The county selected a site on Depot Lane in 1989 and in July 1991 broke ground on an 81-bed jail and attached office building. The size was quite controversial. The plan was to board 50 or more inmates from other counties and use the boarding fees to help pay for the jail but quite a few people were skeptical that statewide jail overcrowding would continue.
In September of 1992 the $8.5 million facility was opened.

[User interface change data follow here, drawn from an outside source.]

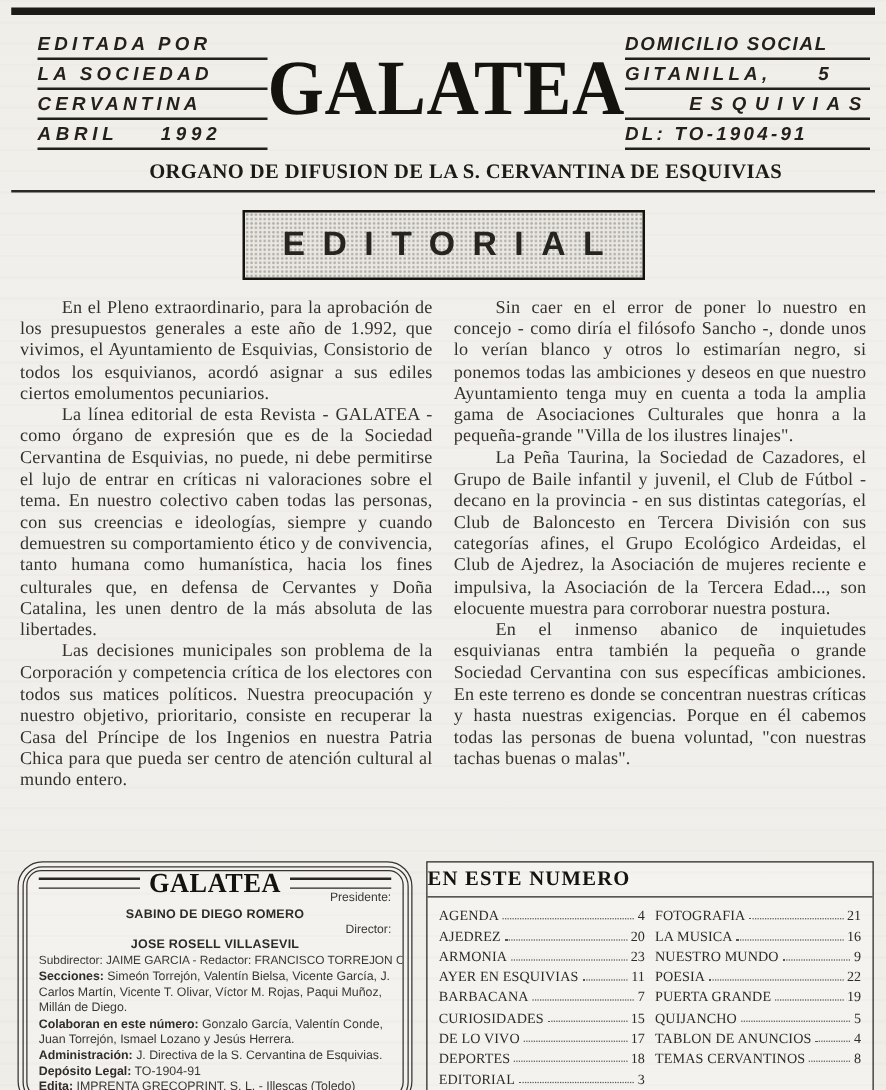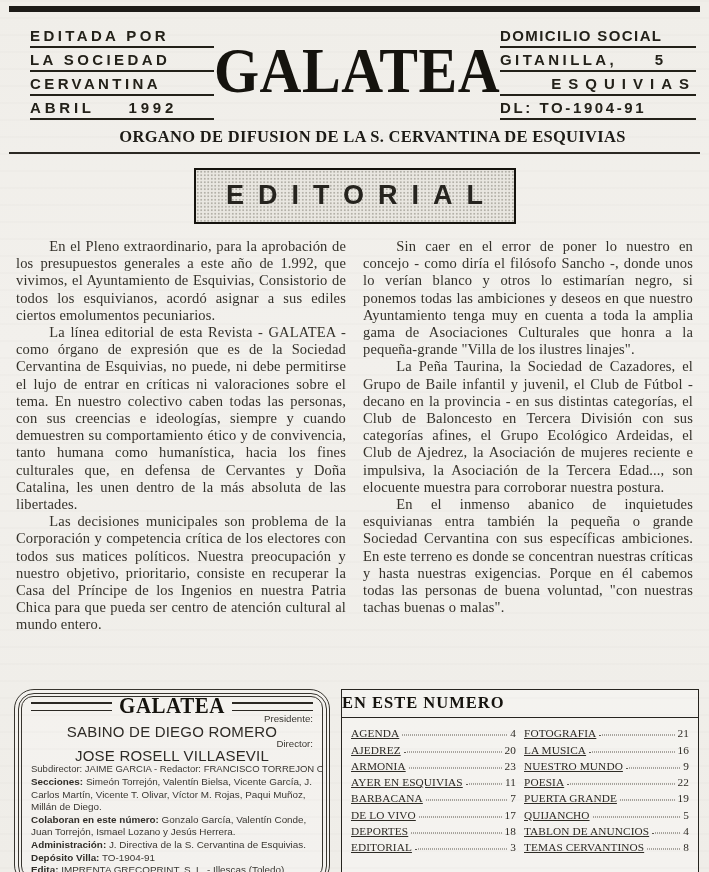--- a/index.html
+++ b/index.html
@@ -26,21 +26,21 @@
   }
   .topbar{margin:6px 9px 0;height:6px;background:#1d1b18;}
   
   .masthead{display:flex;align-items:center;padding:16px 14px 0 30px;}
   .mh-col{width:184px;flex:0 0 auto;}
   .mh-col.right{width:196px;}
   .mh-line{
     font-family:"Liberation Sans",sans-serif;font-weight:bold;
     font-size:15px;line-height:15px;letter-spacing:3.4px;
     color:#232119;border-bottom:2.2px solid #232119;
-    padding-bottom:2.5px;margin-bottom:4.5px;white-space:nowrap;
+    padding-bottom:2.5px;margin-bottom:4.5px;white-space:nowrap;font-style:italic;
   }
   .mh-line.ws-xl{word-spacing:30px;}
   .mh-line.ws-lg{word-spacing:26px;letter-spacing:3.8px;}
   .mh-line.ls-sm{letter-spacing:1.4px;}
   .mh-line.ls-xl{letter-spacing:7px;text-align:right;}
   .mh-line.ls-md{letter-spacing:2.6px;}
   .title{
     flex:1;text-align:center;margin:-10px 0 0;
     font-family:"Liberation Serif",serif;font-weight:bold;
     font-size:58px;line-height:56px;color:#15130e;
@@ -85,37 +85,37 @@
     font-family:"Liberation Sans",sans-serif;font-size:9.9px;line-height:12.3px;color:#3a3732;
   }
   .credits-titlerow{display:flex;align-items:center;gap:7px;margin:2px 0 1px;}
   .dline{flex:1;height:6px;border-top:2.4px solid #2b2823;border-bottom:1.3px solid #2b2823;}
   .credits-title{
     font-family:"Liberation Serif",serif;font-weight:bold;font-size:21px;
     letter-spacing:0.5px;color:#15130e;transform:scaleY(1.05);
   }
   .c-center{text-align:center;}
   .c-small{font-size:9.7px;text-align:right;}
-  .c-name{font-weight:normal;font-size:15px;letter-spacing:0.2px;color:#2e2b26;}
+  .c-name{font-weight:bold;font-size:10px;letter-spacing:0.2px;color:#2e2b26;}
   .c-sub{font-size:9.5px;white-space:nowrap;text-align:center;margin-top:1px;}
   .c-line{margin-top:0.5px;}
   .c-line b{color:#302d28;}
   
   .toc{
     flex:1;height:196px;box-sizing:border-box;
     border:1.9px solid #26241f;background:rgba(255,255,255,0.3);
   }
   .toc-header{
     font-weight:bold;font-size:16.5px;letter-spacing:1px;
     padding:3px 0 4px;border-bottom:1.9px solid #26241f;color:#15130e;
   }
   .toc-grid{display:flex;gap:8px;padding:5px 9px 0;}
   .toc-col{flex:1;min-width:0;}
   .trow{display:flex;align-items:flex-end;height:16.3px;font-size:11.3px;letter-spacing:0.1px;color:#2e2b25;}
-  .tl{white-space:nowrap;text-decoration:underline;}
+  .tl{white-space:nowrap;}
   .dots{flex:1;margin:0 3px;border-bottom:1.6px dotted #5a564e;transform:translateY(-3.5px);min-width:6px;}
   .tp{white-space:nowrap;}
 </style>
 </head>
 <body>
 
 <div class="page">
 
   <div class="topbar"></div>
 
@@ -168,21 +168,21 @@
           <div class="c-center">
             <div class="c-small">Presidente:</div>
             <div class="c-name">SABINO DE DIEGO ROMERO</div>
             <div class="c-small">Director:</div>
             <div class="c-name">JOSE ROSELL VILLASEVIL</div>
             <div class="c-sub">Subdirector: JAIME GARCIA - Redactor: FRANCISCO TORREJON O.</div>
           </div>
           <div class="c-line"><b>Secciones:</b><span> Simeón Torrejón, Valentín Bielsa, Vicente García, J. Carlos Martín, Vicente T. Olivar, Víctor M. Rojas, Paqui Muñoz, Millán de Diego.</span></div>
           <div class="c-line"><b>Colaboran en este número:</b><span> Gonzalo García, Valentín Conde, Juan Torrejón, Ismael Lozano y Jesús Herrera.</span></div>
           <div class="c-line"><b>Administración:</b><span> J. Directiva de la S. Cervantina de Esquivias.</span></div>
-          <div class="c-line"><b>Depósito Villa:</b><span> TO-1904-91</span></div>
+          <div class="c-line"><b>Depósito Legal:</b><span> TO-1904-91</span></div>
           <div class="c-line"><b>Edita:</b><span> IMPRENTA GRECOPRINT, S. L. - Illescas (Toledo)</span></div>
 
         </div>
       </div>
     </div>
 
     <div class="toc">
       <div class="toc-header">EN ESTE NUMERO</div>
       <div class="toc-grid">
         <div class="toc-col">
@@ -205,20 +205,25 @@
               <span class="tl">AYER EN ESQUIVIAS</span>
               <span class="dots"></span>
               <span class="tp">11</span>
             </div>
           <div class="trow">
               <span class="tl">BARBACANA</span>
               <span class="dots"></span>
               <span class="tp">7</span>
             </div>
           <div class="trow">
+              <span class="tl">CURIOSIDADES</span>
+              <span class="dots"></span>
+              <span class="tp">15</span>
+            </div>
+          <div class="trow">
               <span class="tl">DE LO VIVO</span>
               <span class="dots"></span>
               <span class="tp">17</span>
             </div>
           <div class="trow">
               <span class="tl">DEPORTES</span>
               <span class="dots"></span>
               <span class="tp">18</span>
             </div>
           <div class="trow">

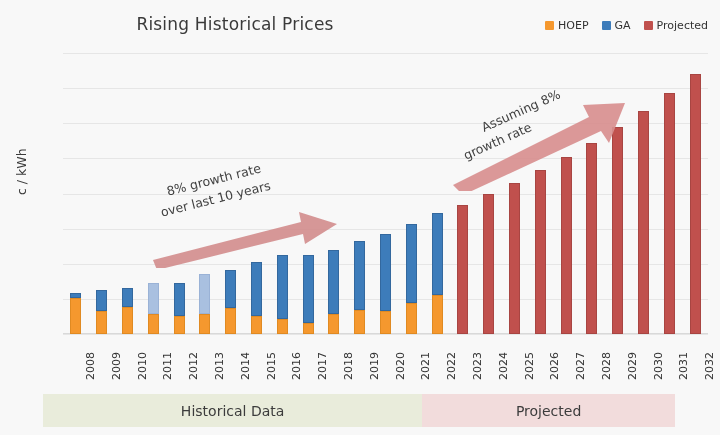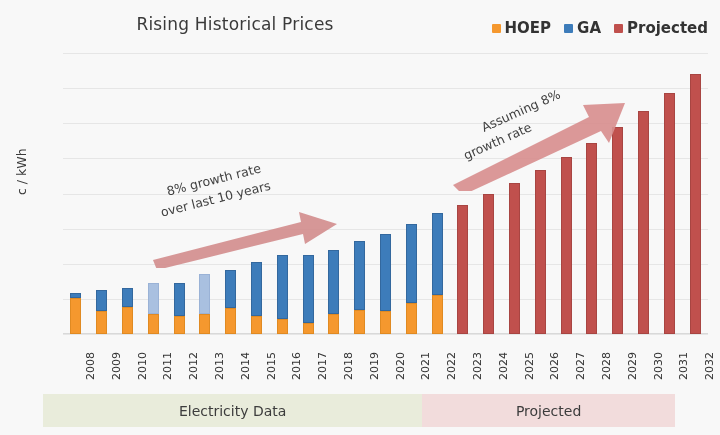--- a/index.html
+++ b/index.html
@@ -19,21 +19,21 @@
     font-size:17px;color:#3a3a3a;
     letter-spacing:.2px;
     white-space:nowrap;
   }
   .legend{
     position:absolute;right:12px;top:19px;
     display:flex;align-items:center;gap:13px;
   }
   .legend-item{display:flex;align-items:center;gap:4px;}
   .legend-swatch{width:9px;height:9px;display:block;border-radius:1px;}
-  .legend-label{font-size:15px;color:#333;white-space:nowrap;font-weight:bold;}
+  .legend-label{font-size:11px;color:#333;white-space:nowrap;}
 
   
   .plot{
     position:absolute;
     left:63px;top:53px;
     width:645px;height:281px;
   }
   .gridline{
     position:absolute;left:0;right:0;height:1px;
     background:#e6e6e6;
@@ -267,20 +267,20 @@
       <div class="xtick" style="left: 503.1px;">2027</div>
       <div class="xtick" style="left: 528.9px;">2028</div>
       <div class="xtick" style="left: 554.7px;">2029</div>
       <div class="xtick" style="left: 580.5px;">2030</div>
       <div class="xtick" style="left: 606.3px;">2031</div>
       <div class="xtick" style="left: 632.1px;">2032</div>
     </div>
 
   <div class="bands">
     <div class="band hist" id="band-hist" style="flex: 15 1 0%;">
-      <span>Electricity Data</span>
+      <span>Historical Data</span>
     </div>
     <div class="band proj" id="band-proj" style="flex: 10 1 0%;">
       <span>Projected</span>
     </div>
   </div>
 
 </div>
 
 </body></html>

It includes offices for the sheriff and staff, a dispatch center, the Probation Department and emergency management and fire coordinator’s offices.
For Further Information
Early courthouses are described in Jeptha R. Simms’s 1845 History of Schoharie County and Border Wars; Hamilton Child’s 1872-73 Gazetteer and Business Directory; William E. Roscoe’s 1882 History of Schoharie County; the Society’s Quarterly Bulletin of January, 1943 and the REVIEW of May 1956, which quotes an unidentified news report of July 2, 1845.
The late Donald Keyser researched the 1914 building and wrote a detailed article in the Spring 1985 REVIEW. Its renovation for use by the Health Department was reported extensively by your editor when writing for the Schenectady Gazette in 1988 and 1989. The 1969 report of consultants Hanawalt Associates of Westfield, N.J. is quoted in a Gazette article published on July 4, 1988.
The highway garage project is discussed in the 1967 and 1968 annual reports of the highway superintendent and in Board of Supervisors minutes, all published in the Proceedings of the Board of Supervisors for those years.
Planning and construction of the county office building and public safety facility was observed by your editor in the 1980s and 1990s while reporting for the Gazette and were the subject of numerous published articles, condensed herein.
1. Now the Mountain View Manor Adult Home on Route 145, Middleburgh.